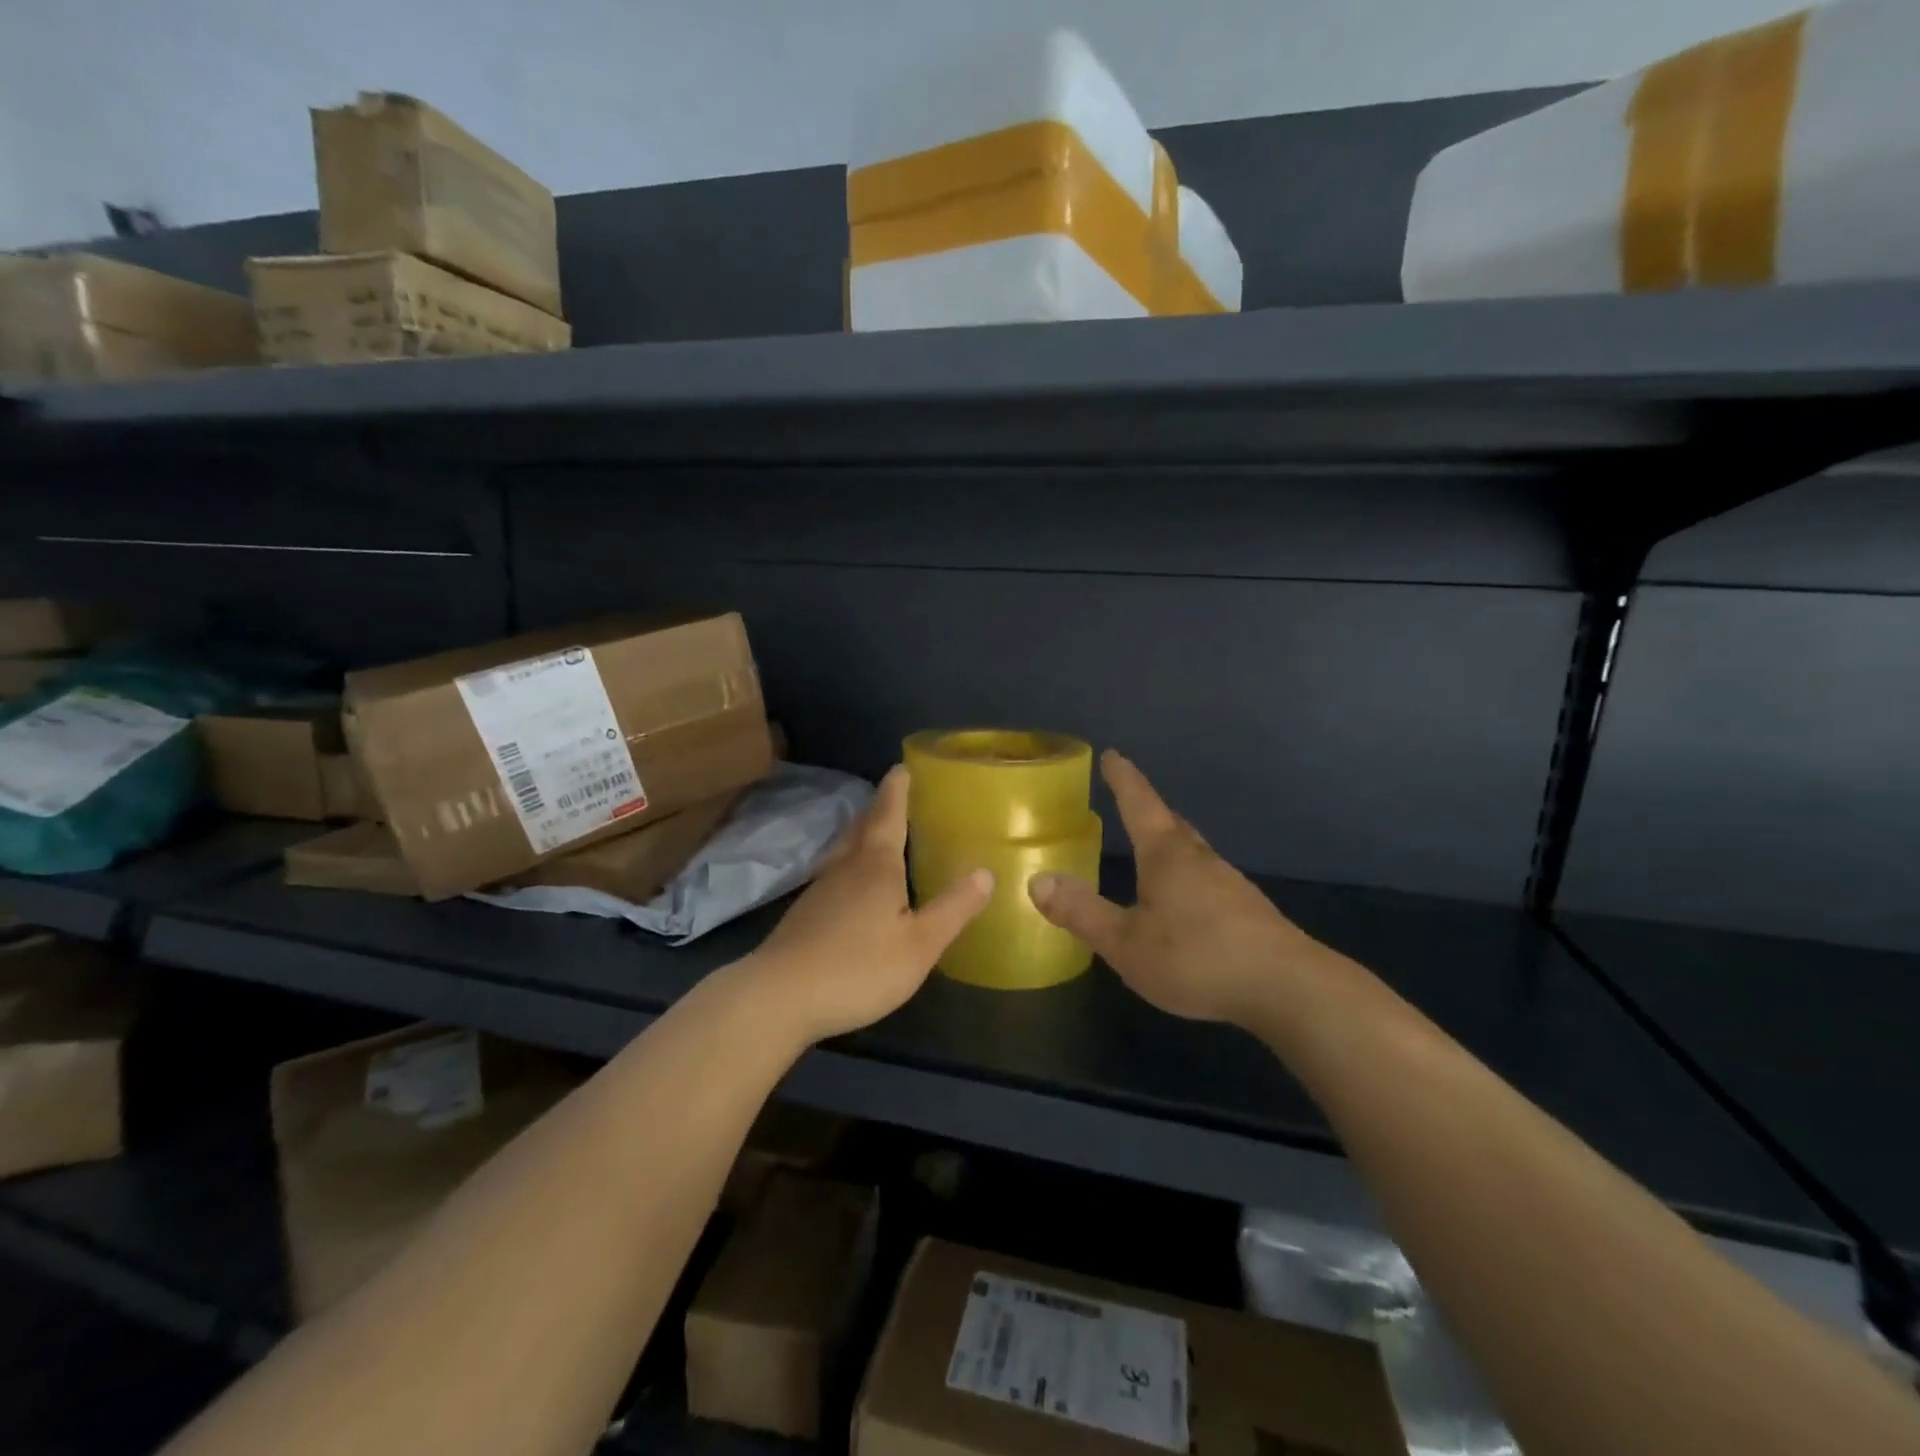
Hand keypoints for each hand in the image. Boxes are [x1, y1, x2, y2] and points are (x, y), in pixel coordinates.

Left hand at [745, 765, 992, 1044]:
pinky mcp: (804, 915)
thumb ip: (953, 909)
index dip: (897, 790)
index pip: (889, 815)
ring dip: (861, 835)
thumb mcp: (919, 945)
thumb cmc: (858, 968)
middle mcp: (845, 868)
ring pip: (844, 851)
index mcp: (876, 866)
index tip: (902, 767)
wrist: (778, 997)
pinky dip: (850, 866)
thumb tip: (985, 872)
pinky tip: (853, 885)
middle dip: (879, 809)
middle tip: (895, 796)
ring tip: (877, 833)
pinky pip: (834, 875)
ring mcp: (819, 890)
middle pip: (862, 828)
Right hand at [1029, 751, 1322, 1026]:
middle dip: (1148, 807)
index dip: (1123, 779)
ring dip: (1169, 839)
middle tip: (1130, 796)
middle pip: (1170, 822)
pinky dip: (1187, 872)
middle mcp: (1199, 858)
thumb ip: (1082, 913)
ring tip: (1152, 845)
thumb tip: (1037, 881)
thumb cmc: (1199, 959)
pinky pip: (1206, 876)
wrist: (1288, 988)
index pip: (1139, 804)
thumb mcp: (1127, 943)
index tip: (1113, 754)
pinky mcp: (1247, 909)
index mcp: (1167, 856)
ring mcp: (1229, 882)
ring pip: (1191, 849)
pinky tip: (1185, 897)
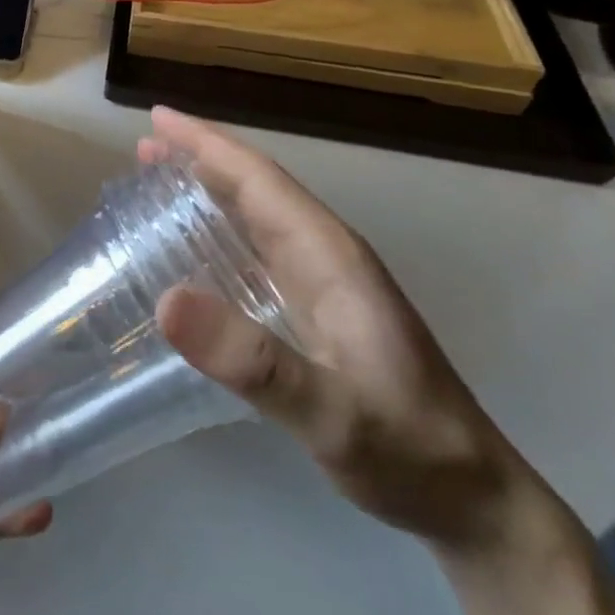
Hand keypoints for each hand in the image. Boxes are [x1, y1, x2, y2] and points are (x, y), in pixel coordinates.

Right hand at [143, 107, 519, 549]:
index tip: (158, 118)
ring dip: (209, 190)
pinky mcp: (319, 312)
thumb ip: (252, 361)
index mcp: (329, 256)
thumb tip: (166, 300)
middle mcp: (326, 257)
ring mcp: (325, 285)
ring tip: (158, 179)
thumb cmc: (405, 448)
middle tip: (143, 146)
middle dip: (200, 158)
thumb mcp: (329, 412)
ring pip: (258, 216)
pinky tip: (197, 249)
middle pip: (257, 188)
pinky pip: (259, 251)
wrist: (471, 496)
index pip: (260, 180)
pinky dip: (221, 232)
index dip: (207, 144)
:::::
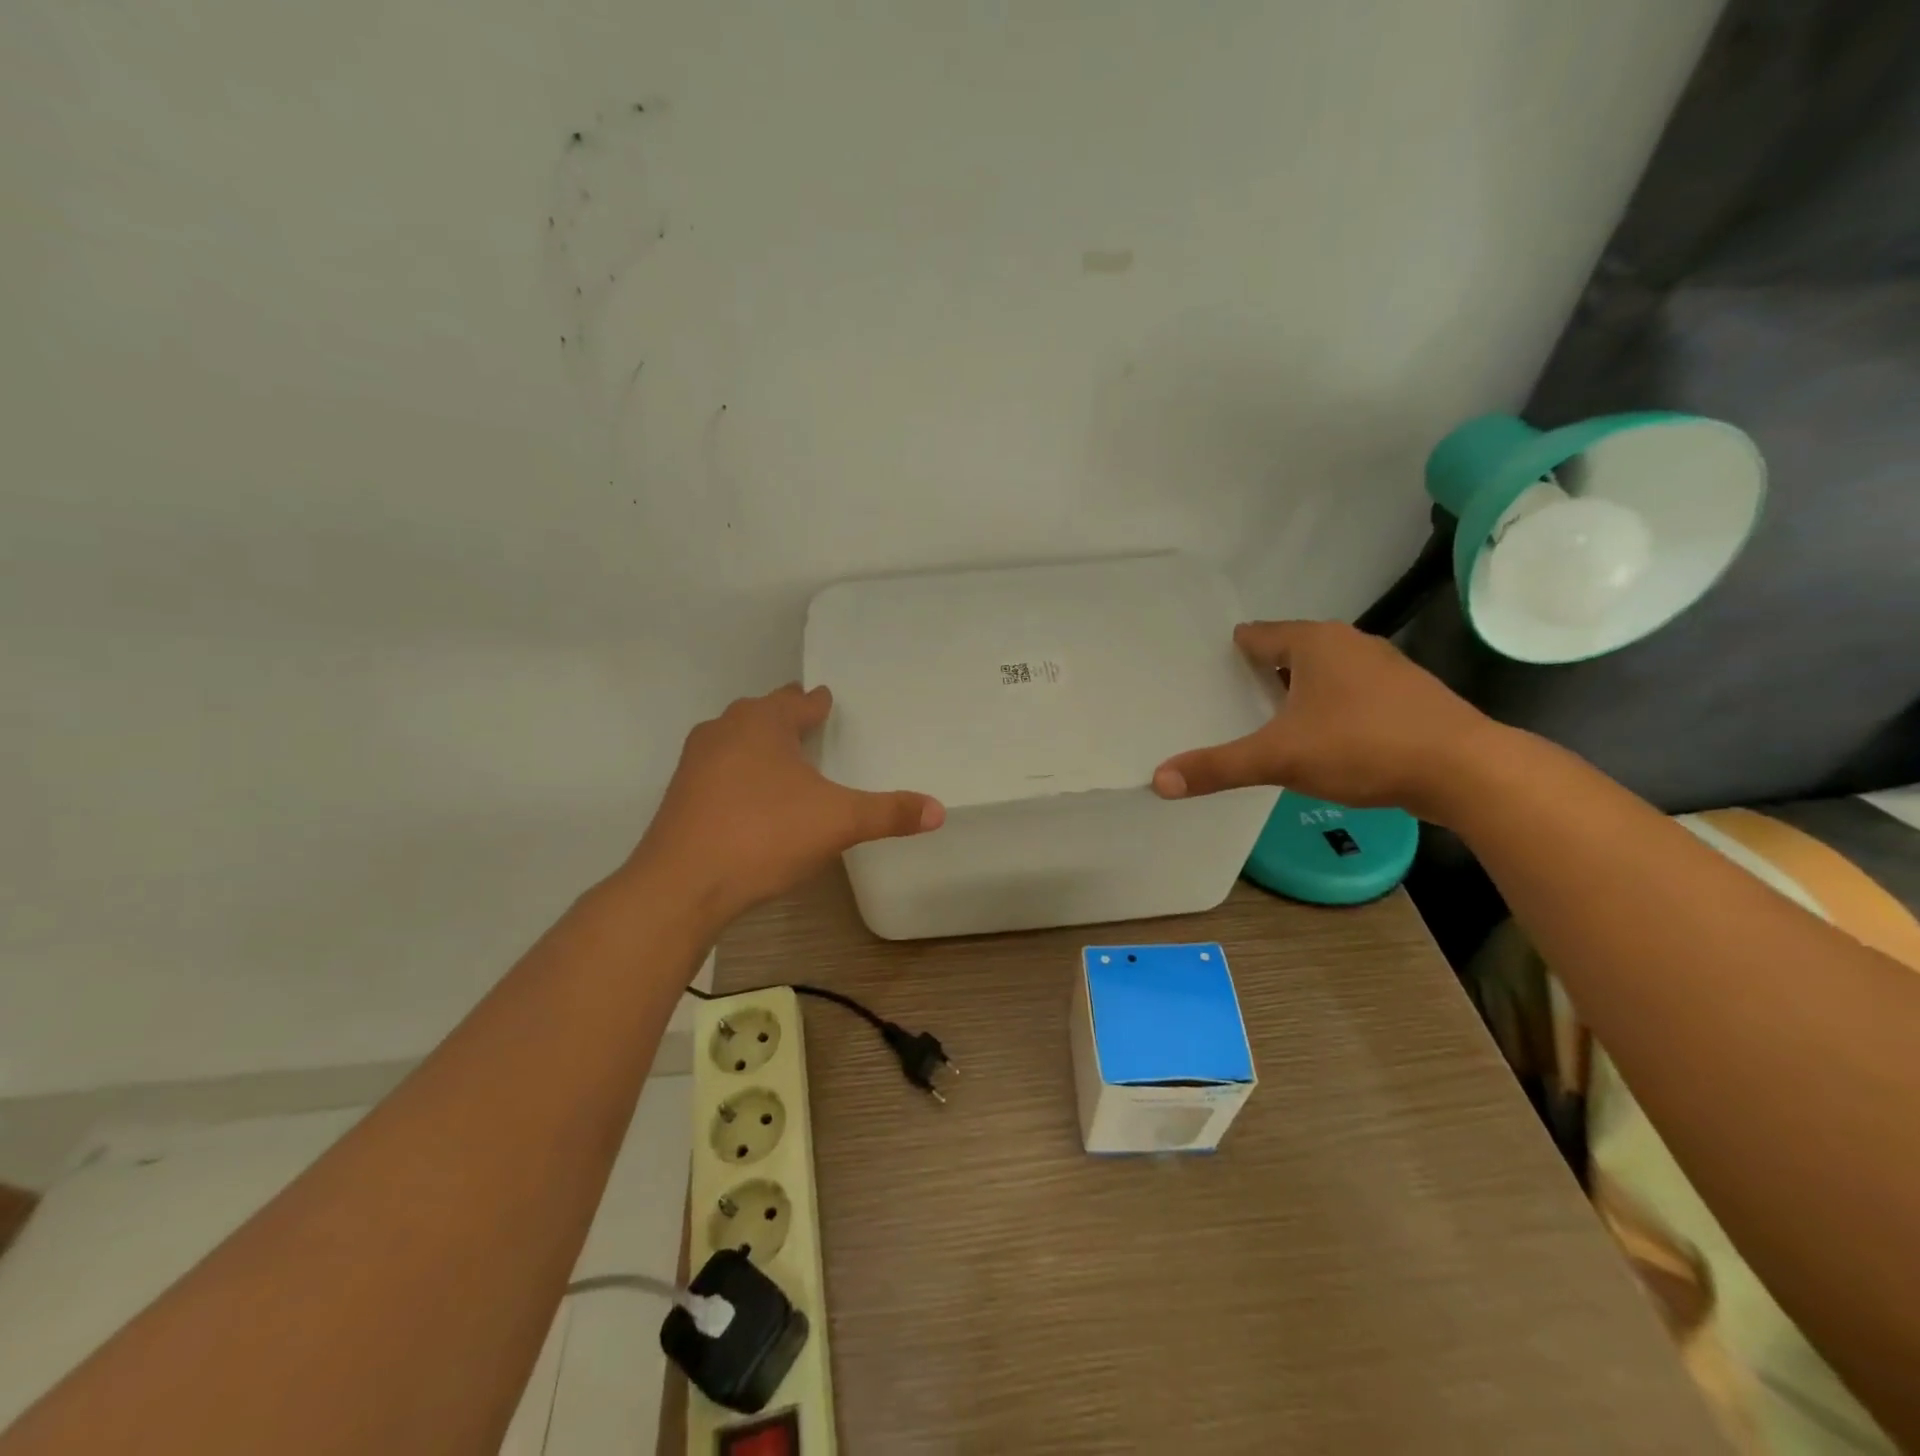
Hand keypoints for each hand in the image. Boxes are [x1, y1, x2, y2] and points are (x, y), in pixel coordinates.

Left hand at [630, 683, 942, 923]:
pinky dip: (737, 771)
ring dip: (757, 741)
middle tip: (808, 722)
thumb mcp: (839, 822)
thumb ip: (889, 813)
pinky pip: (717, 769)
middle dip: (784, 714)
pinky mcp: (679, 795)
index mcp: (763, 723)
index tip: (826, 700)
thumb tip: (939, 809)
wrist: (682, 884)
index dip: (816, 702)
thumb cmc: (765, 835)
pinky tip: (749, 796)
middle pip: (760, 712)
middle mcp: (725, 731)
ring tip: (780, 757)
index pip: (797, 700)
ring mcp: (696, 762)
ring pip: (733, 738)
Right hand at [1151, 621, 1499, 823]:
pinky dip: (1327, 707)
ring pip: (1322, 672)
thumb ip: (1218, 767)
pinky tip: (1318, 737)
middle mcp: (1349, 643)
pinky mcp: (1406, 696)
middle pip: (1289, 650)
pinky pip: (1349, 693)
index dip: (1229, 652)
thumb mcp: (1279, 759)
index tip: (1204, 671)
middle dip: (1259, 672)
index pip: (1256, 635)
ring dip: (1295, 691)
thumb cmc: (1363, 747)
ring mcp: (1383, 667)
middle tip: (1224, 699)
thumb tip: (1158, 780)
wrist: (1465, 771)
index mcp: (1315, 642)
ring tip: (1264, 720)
:::::
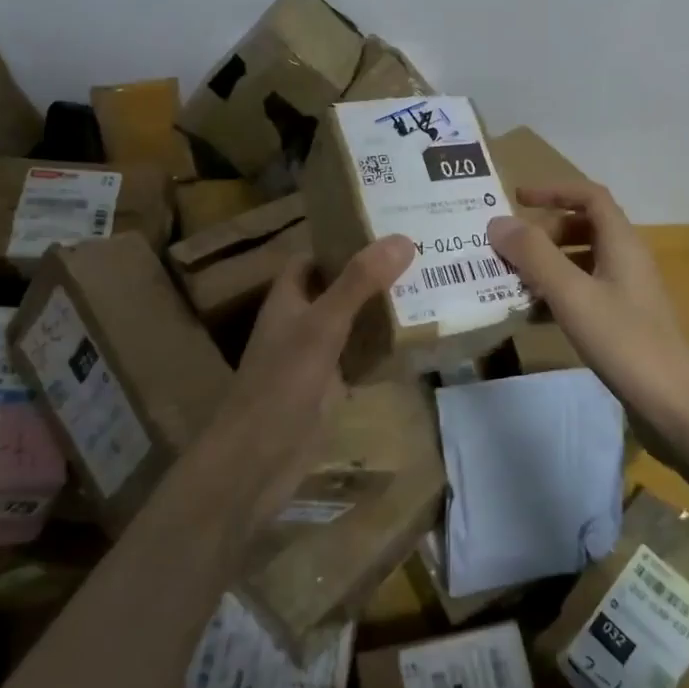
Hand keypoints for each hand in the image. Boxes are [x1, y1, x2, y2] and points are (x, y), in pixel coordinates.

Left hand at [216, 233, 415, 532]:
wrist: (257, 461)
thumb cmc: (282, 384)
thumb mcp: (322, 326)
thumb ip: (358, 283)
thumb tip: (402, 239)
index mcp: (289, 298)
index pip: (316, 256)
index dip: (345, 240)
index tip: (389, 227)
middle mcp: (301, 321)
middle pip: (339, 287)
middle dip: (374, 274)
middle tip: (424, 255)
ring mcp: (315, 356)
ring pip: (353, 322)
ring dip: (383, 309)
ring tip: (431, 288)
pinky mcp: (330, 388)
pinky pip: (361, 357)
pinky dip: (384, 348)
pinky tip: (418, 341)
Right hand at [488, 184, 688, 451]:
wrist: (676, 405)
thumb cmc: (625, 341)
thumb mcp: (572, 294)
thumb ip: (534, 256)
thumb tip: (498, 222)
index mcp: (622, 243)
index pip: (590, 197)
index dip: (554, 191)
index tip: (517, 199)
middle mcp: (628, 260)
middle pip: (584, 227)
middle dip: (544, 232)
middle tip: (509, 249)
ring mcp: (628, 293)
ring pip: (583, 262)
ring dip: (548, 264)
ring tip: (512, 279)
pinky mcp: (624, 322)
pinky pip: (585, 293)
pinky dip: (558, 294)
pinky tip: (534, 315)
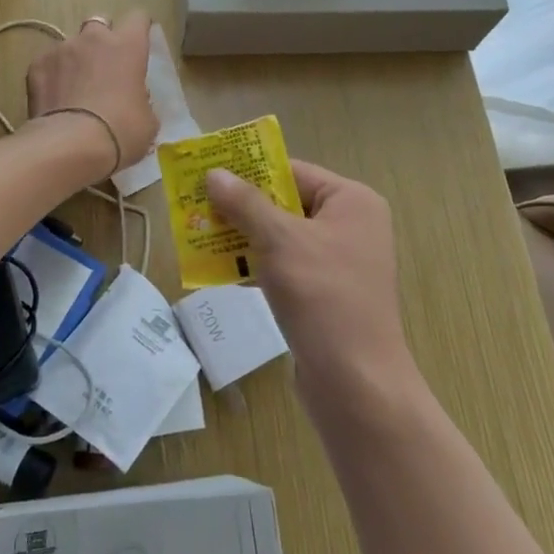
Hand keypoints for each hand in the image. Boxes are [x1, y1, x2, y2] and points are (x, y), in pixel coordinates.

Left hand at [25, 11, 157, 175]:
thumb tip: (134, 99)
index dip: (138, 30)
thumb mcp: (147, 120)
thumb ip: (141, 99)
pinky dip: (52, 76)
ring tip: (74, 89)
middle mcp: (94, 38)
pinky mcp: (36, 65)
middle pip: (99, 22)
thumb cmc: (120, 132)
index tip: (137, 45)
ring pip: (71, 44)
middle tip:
:::::
→ WHAT THE EXERCISE ASKS
Find the line with "pinky pip: (1206, 876)" in the entries above. Set down exactly every line from it up to and including the line with "index dip: (207, 144)", images excluded.

→ SOLUTION FOR THIS TASK
pinky pip: (1206, 876)
wrist: (1288, 988)
index pip: (1139, 804)
thumb mcp: (1127, 943)
index tip: (1113, 754)
pinky mcp: (1247, 909)
index mcp: (1167, 856)
ring mcp: (1229, 882)
ring pip: (1191, 849)
pinky tip: (1185, 897)
Hand keypoints for each hand in the image. Boxes are [x1, y1, x2, y2] and points are (x, y), in pixel coordinates.

Right hand at [143, 107, 519, 549]:
index tip: (158, 118)
ring dip: (209, 190)
pinky mcp: (319, 312)
thumb ip: (252, 361)
index mcp: (329, 256)
thumb tip: (166, 300)
middle mcp: (326, 257)
ring mcp: (325, 285)
ring tip: (158, 179)
thumb cmc: (405, 448)
middle tip: (143, 146)
middle dip: (200, 158)
thumb mcp: (329, 412)
ring pip: (258, 216)
pinky tip: (197, 249)
middle pip: (257, 188)
pinky pip: (259, 251)
wrist: (471, 496)
index pip: (260, 180)
pinky dip: (221, 232)
index dip: (207, 144)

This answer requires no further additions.